Many of my designs could be described as epiphanies. Sometimes they come to me while I'm driving, other times I'll wake up thinking about a new design. But I never write them down immediately (especially when I'm driving!)
I mull them over for a while, working out the intricate details in my mind for a few days until I've fully developed the design that I'm willing to sketch the design into my notebook.
My thought process pays extra attention to adding special details to each new design. I feel like those finishing touches make all the difference in making my ornaments special additions to holiday traditions. Some of my favorite details are that my tiny cardinals are surrounded by delicately falling snowflakes; a small crystal is added as the North Star shining in the night sky.
Once I've worked the details out in my mind and sketched it out in my notebook, I start painting the prototype. I get a sense early on as to whether it's going to be a hit or not.
During the prototype stage, I find that some designs still need real-life adjustment before I want them to be released into the world. Some of my designs only get released in small quantities to local events to get feedback and see how well the audience receives the design. Others have been picked up by large media outlets - for which I'm incredibly proud and thankful!
If you want to learn more about the ornament I'm painting here, head over to the White Birch Ornament page.
Each of my ornaments is personally hand painted by myself. They're my own miniature works of art, and I take pride in each and every one.
Most of the glass ball ornaments I use are smaller than the size of a standard baseball. As you might imagine, or as you may have experienced if you tried your hand at a Pinterest project, painting on a glass ball has its challenges! They're slippery and fragile. Yes - I have broken them occasionally (and it's usually right at the very end when I'm adding the finishing touches).
Customers who stop by to shop at my local shows have sometimes had a chance to watch me paint on my ornaments in person, and many of them have asked how I manage to paint such fine detail.
The answer has a few levels. First, my natural tendency is to slow down my breathing when I paint. That's true of any of my paintings, but it's particularly helpful when I'm painting the details of tiny tree branches or feathering details on my bird ornaments.
Second, the paints I use are Martha Stewart multi-surface paints that cure over 21 days. Those paints are a thick texture, so I thin them down to get an ink-like texture.
Third, I use the smallest brushes I can find. Combined with the thinned paint and my controlled breathing allow me to paint the details you see.

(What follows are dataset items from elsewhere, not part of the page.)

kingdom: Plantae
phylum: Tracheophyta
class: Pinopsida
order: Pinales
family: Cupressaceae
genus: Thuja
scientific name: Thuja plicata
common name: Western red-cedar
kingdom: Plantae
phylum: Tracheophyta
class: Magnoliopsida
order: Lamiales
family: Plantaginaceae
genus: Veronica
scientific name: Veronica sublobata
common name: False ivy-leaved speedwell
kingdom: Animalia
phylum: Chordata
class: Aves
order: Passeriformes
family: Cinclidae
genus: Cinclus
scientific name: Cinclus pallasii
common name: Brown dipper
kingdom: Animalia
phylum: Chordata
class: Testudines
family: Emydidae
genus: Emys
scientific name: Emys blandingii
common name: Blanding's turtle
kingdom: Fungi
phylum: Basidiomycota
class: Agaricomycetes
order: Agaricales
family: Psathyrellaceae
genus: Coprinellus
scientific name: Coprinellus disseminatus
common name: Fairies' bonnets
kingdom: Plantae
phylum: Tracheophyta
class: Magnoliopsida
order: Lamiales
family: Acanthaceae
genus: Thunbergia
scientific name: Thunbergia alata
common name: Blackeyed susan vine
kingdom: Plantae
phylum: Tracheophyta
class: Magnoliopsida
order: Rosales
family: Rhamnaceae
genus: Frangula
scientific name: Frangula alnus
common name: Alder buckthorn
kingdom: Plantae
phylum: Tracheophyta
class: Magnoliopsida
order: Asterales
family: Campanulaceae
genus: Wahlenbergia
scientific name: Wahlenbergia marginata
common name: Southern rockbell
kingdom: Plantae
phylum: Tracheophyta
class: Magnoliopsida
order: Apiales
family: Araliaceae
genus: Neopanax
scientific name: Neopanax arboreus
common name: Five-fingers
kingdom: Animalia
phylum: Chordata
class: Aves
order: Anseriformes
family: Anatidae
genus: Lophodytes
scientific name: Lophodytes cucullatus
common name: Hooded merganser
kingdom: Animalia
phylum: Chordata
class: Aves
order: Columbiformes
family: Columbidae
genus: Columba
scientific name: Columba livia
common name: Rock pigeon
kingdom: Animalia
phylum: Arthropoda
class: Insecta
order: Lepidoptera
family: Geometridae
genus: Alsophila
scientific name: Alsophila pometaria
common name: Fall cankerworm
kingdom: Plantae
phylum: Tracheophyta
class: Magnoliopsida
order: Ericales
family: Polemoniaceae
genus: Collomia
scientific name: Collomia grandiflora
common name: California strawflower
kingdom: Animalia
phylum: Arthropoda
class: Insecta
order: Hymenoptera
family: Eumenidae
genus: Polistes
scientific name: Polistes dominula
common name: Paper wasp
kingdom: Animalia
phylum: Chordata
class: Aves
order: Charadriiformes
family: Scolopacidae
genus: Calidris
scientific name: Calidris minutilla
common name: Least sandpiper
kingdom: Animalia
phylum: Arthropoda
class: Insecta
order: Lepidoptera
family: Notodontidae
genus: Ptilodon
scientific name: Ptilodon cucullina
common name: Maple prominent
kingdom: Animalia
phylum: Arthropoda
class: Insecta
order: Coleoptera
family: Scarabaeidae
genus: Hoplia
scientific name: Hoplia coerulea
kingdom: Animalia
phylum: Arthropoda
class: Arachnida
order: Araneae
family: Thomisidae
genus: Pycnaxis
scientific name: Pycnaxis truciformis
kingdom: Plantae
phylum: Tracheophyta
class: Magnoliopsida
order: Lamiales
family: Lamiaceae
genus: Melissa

Oh, and those snowflakes falling from the sky? Those are a fun trick! Nope, not a brush. Do you remember puffy paints from painting on fabric and shirts back in the 90's? Well, it's not those - but it's one of those bottles. I tried using fine adaptor tips for paint bottles, but the bottles themselves were just too bulky. I found that if I emptied a bottle of fabric paint, and filled it with thick acrylic paint, it was the perfect size for applying the tiny snowflakes. I can use matte white or pearl depending on the effect I want to get.